Blitz Bureau
NEW DELHI: CHINA’S top diplomat began his annual New Year tour of Africa on January 7, focusing on strategic trade access across eastern and southern Africa as Beijing seeks to secure key shipping routes and resource supply lines.
Foreign Minister Wang Yi’s itinerary includes Ethiopia, Africa’s fastest‑growing large economy; Somalia, a Horn of Africa state offering access to key global shipping lanes; Tanzania, a logistics hub linking minerals‑rich central Africa to the Indian Ocean; and Lesotho, a small southern African economy squeezed by U.S. trade measures. His trip this year runs until January 12, according to a Reuters report. Beijing aims to highlight countries it views as model partners of President Xi Jinping’s flagship “Belt and Road” infrastructure programme and to expand export markets, particularly in young, increasingly affluent economies such as Ethiopia, where the IMF forecasts growth of 7.2% this year.

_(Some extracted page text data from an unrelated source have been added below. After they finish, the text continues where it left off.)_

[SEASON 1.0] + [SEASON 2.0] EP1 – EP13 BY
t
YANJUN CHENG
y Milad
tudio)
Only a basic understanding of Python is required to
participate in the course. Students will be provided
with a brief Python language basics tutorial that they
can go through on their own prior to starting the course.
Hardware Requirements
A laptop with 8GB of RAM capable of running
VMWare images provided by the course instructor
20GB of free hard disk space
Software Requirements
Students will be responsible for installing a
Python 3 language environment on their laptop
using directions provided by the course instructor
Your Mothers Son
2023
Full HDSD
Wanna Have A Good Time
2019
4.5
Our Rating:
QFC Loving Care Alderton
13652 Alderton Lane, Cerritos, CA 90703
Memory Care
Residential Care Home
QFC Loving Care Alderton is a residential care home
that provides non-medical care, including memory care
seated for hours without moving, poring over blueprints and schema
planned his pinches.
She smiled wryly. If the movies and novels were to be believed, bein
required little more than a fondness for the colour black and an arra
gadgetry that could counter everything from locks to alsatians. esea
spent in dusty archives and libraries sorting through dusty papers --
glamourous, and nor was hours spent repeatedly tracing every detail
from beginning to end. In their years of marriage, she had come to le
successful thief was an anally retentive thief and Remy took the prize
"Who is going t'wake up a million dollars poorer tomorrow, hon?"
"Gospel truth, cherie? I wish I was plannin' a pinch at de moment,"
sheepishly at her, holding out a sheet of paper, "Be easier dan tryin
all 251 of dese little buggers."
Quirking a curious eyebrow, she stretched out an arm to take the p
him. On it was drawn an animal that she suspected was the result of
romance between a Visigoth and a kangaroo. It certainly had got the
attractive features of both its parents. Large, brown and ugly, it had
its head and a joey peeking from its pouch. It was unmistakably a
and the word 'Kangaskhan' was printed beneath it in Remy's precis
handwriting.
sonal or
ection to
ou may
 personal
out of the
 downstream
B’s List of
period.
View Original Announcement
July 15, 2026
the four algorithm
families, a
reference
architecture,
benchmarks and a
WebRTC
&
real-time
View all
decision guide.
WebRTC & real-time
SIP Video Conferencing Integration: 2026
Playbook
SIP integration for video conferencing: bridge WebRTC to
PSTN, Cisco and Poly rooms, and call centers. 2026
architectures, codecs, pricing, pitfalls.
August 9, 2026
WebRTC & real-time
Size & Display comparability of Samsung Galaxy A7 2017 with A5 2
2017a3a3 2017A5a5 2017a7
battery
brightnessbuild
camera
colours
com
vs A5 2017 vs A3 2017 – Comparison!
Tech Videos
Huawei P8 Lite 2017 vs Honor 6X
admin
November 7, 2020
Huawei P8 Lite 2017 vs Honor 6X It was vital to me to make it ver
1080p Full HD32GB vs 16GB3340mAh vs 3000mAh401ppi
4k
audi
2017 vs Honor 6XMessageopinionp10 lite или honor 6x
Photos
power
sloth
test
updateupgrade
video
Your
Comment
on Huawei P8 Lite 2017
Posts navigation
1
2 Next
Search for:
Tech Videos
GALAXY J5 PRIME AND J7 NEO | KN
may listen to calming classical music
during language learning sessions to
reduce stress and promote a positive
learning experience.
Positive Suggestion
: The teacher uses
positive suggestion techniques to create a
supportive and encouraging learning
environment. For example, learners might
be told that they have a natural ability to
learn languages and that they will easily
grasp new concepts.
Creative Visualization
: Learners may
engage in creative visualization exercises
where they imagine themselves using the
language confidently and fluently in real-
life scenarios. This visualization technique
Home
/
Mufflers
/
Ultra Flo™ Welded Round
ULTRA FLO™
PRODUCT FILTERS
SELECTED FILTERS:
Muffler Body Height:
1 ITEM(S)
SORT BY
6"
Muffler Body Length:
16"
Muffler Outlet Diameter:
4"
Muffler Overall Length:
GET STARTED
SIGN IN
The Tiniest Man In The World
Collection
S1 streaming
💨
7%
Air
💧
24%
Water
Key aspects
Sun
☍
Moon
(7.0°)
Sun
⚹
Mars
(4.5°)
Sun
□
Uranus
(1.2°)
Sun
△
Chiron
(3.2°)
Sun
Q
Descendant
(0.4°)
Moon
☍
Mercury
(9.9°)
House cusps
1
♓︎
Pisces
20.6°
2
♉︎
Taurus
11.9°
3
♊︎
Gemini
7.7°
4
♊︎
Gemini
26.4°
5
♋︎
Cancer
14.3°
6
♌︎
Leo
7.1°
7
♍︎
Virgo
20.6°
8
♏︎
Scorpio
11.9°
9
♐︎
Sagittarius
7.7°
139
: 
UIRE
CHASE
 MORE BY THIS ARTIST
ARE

“The real litmus test for 2026 isn’t just the arrival of Chinese investment, but the ‘Africanisation’ of that investment. As Wang Yi visits hubs like Ethiopia and Tanzania, the conversation must move beyond just building roads to building factories,” said Judith Mwai, policy analyst at Development Reimagined, an Africa-focussed consultancy. “For African leaders, this tour is an opportunity to demand that China’s ‘small yet beautiful’ projects specifically target our industrial gaps, turning African raw materials into finished products on African soil, rather than just facilitating their exit,” she added. On his start-of-year trip in 2025, Wang visited Namibia, the Republic of Congo, Chad and Nigeria.
His visit to Somalia will be the first by a Chinese foreign minister since the 1980s and is expected to provide Mogadishu with a diplomatic boost after Israel became the first country to formally recognise the breakaway Republic of Somaliland, a northern region that declared itself independent in 1991. Further south, Tanzania is central to Beijing’s plan to secure access to Africa’s vast copper deposits. By visiting the southern African kingdom of Lesotho, Wang aims to highlight Beijing’s push to position itself as a champion of free trade.